_Listed records_:
= = =

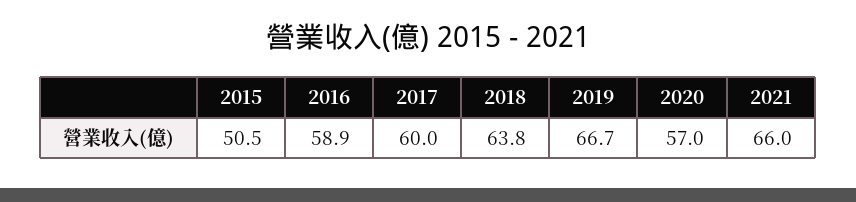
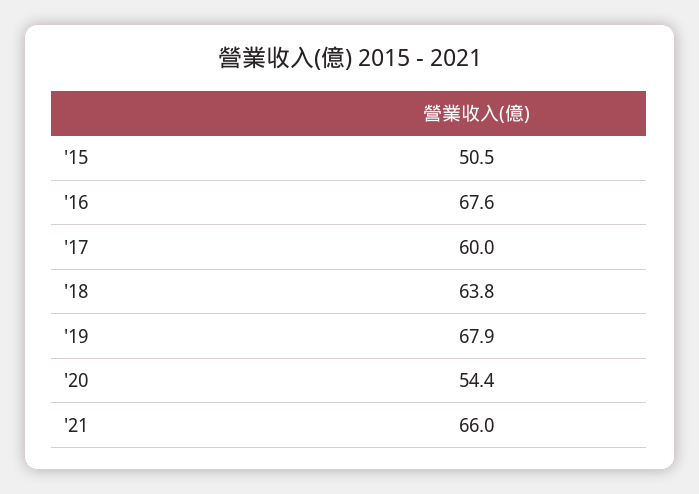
  {
    "2015": 50.5,
-   "2016": 58.9,
+   "2016": 67.6,
    "2017": 60,
    "2018": 63.8,
-   "2019": 66.7,
+   "2019": 67.9,
-   "2020": 57,
+   "2020": 54.4,
    "2021": 66
  }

= = =

_Problem description_: All entries above must be printed again verbatim, with images excluded.

_Response to this task_:
  {
    "2015": 50.5,
-   "2016": 58.9,
+   "2016": 67.6,
    "2017": 60,
    "2018": 63.8,
-   "2019": 66.7,
+   "2019": 67.9,
-   "2020": 57,
+   "2020": 54.4,
    "2021": 66
  }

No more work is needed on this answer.